Metadata & the FAIR Principles
- Metadata is a standardized way of describing data, including information on who, what, where, when, why, and how. It is important to use metadata in your documentation process so the data can be understood, reused, and integrated with other data.
- The FAIR Principles were created in 2016 and published in Scientific Data as "FAIR Guiding Principles for scientific data management and stewardship." The FAIR Principles stand for Findable, Accessible, Interoperable, and Reusable. To learn more about the FAIR Principles, visit the GO FAIR website.
This chart, created by the Cambridge Crystallographic Data Centre (CCDC), shows the importance of metadata when it comes to ensuring your data is FAIR.
FAIRsharing.org is a curated, informative and educational resource on data and metadata standards, inter-related to databases and data policies. FAIRsharing.org has information on more than 1600 standards, 1900 databases, and 150 policies.

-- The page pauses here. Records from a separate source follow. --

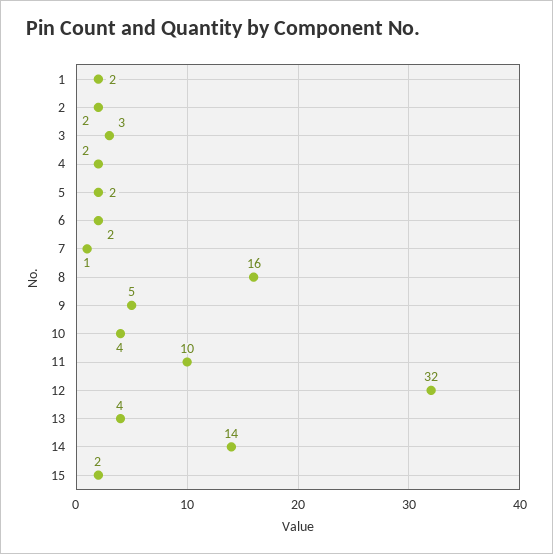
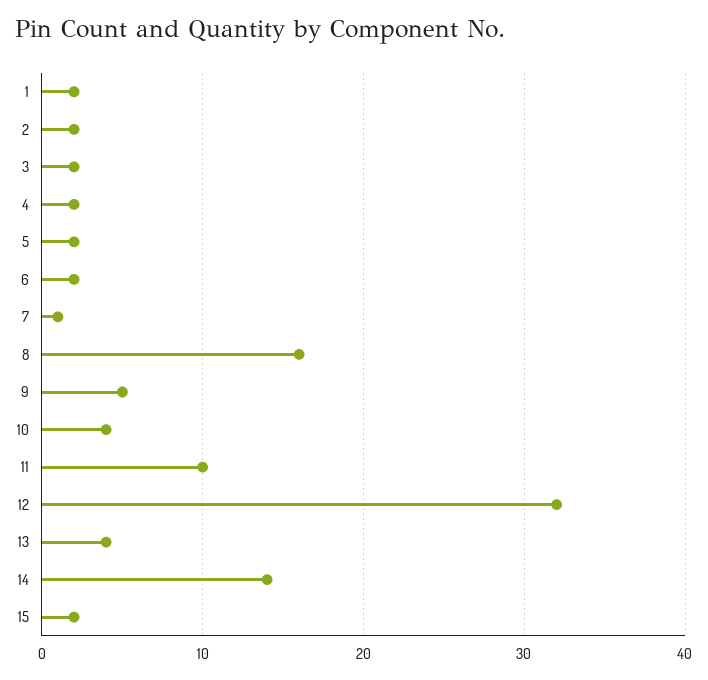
  {
    "1": 2,
    "2": 2,
-   "3": 3,
+   "3": 2,
    "4": 2,
    "5": 2,
    "6": 2,
    "7": 1,
    "8": 16,
    "9": 5,
    "10": 4,
    "11": 10,
    "12": 32,
    "13": 4,
    "14": 14,
    "15": 2
  }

The University of Rochester has a Metadata Outreach Service led by Maggie Dull, Director of Metadata Strategies. Please feel free to contact them with any metadata questions you have.

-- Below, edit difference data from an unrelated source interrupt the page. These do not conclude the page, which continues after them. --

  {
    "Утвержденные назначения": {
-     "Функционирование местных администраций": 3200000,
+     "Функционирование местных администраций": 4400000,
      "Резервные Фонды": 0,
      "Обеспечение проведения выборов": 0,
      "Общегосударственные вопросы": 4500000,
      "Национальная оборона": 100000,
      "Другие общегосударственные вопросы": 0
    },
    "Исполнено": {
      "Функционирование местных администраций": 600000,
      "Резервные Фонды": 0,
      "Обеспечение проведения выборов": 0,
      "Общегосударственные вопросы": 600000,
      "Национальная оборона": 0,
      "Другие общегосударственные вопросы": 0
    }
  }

RDA Metadata Standards Catalog
The RDA Metadata Standards Catalog is a collaborative, open directory of metadata standards applicable to research data.
DCC Disciplinary Metadata Standards
A list of metadata standards collected by the Digital Curation Center (DCC). Search for metadata standards by discipline.
Dublin Core (DCMI) is general metadata standard.
Data Documentation Initiative
The Data Documentation Initiative (DDI) is an international free standard for describing the data produced by surveys and other observational methods in the social, behavioral, economic, and health sciences.
Text Encoding Initiative
The Text Encoding Initiative (TEI) is a consortium which collectively develops and maintains a standard for the representation of texts in digital form. Its chief deliverable is a set of guidelines which specify encoding methods for machine-readable texts, chiefly in the humanities, social sciences and linguistics.
Ecological Metadata Language
The Ecological Metadata Language (EML) defines a comprehensive vocabulary and a readable XML markup syntax for documenting research data, specifically for ecology disciplines.
ISO 19115-1:2014 defines the schema required for describing geographic information and services by means of metadata.
The Content Standard for Digital Geospatial Metadata (CSDGM) is the long time FGDC endorsed geographic metadata standard.
Flexible Image Transport System
Flexible Image Transport System (FITS) is a file format designed to store, transmit, and manipulate scientific images and associated data, specifically in the field of astronomy.
Miner Library's List of Biological and Biomedical Metadata
University of Rochester's Miner Library has a list of metadata standards useful in the biological and biomedical fields.